Task goal:
Pictures stay out of the copy; set down each line of the listing below exactly.

★ ★ ★ ★ ★ ★ ★

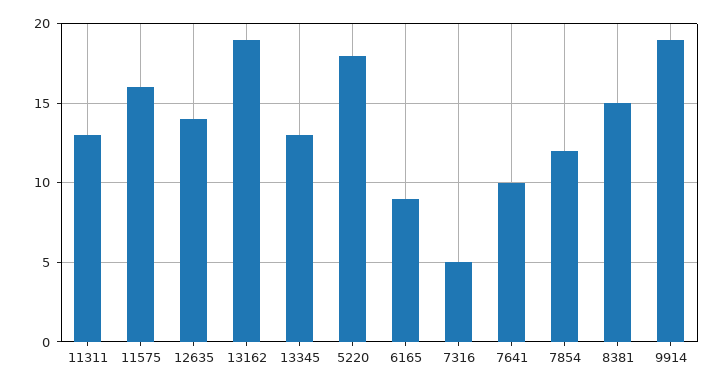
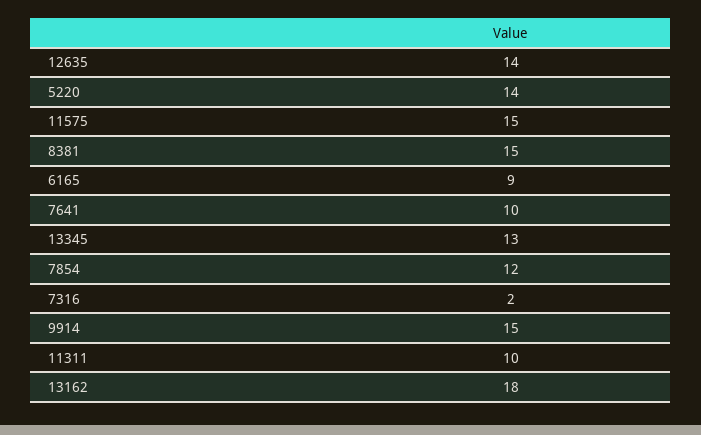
11311: 13 -> 10
11575: 16 -> 15
13162: 19 -> 18
5220: 18 -> 14
7316: 5 -> 2
9914: 19 -> 15

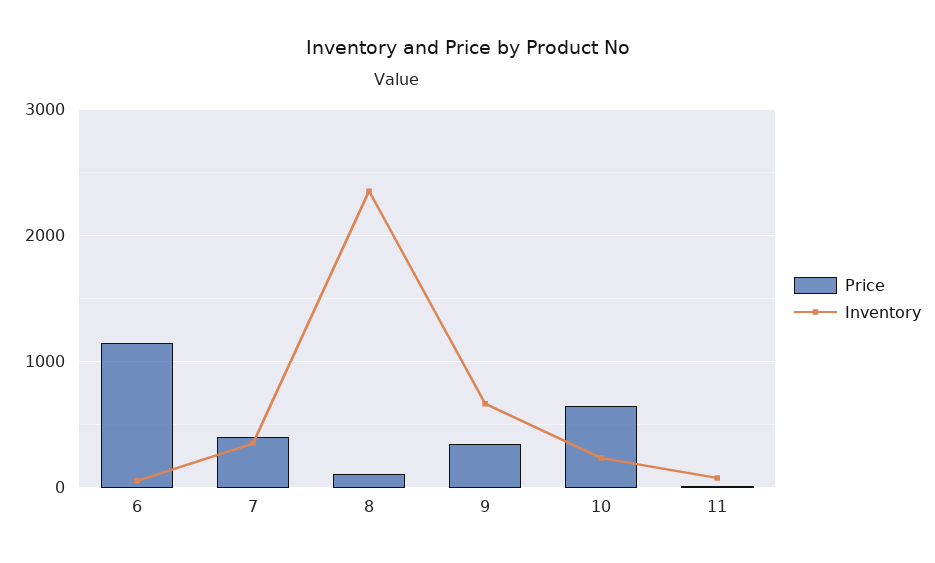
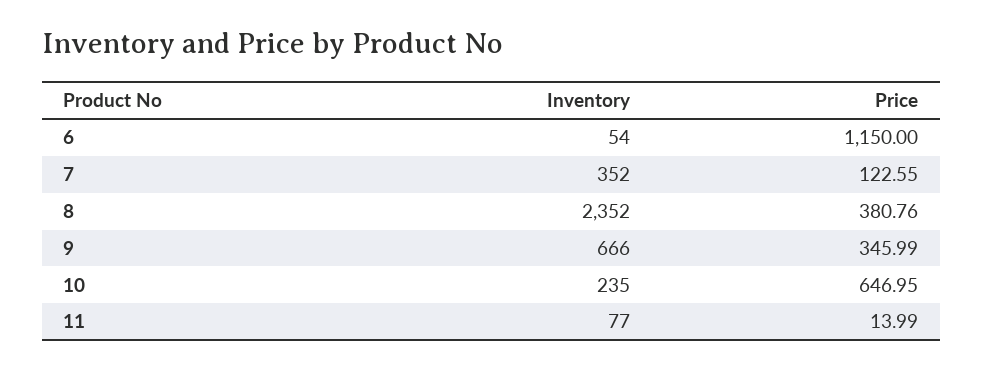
Price, 7: 400 -> 122.55
Price, 8: 100 -> 380.76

★ ★ ★ ★ ★ ★ ★

Expected output:
11311: 13 -> 10
11575: 16 -> 15
13162: 19 -> 18
5220: 18 -> 14
7316: 5 -> 2
9914: 19 -> 15

Price, 7: 400 -> 122.55
Price, 8: 100 -> 380.76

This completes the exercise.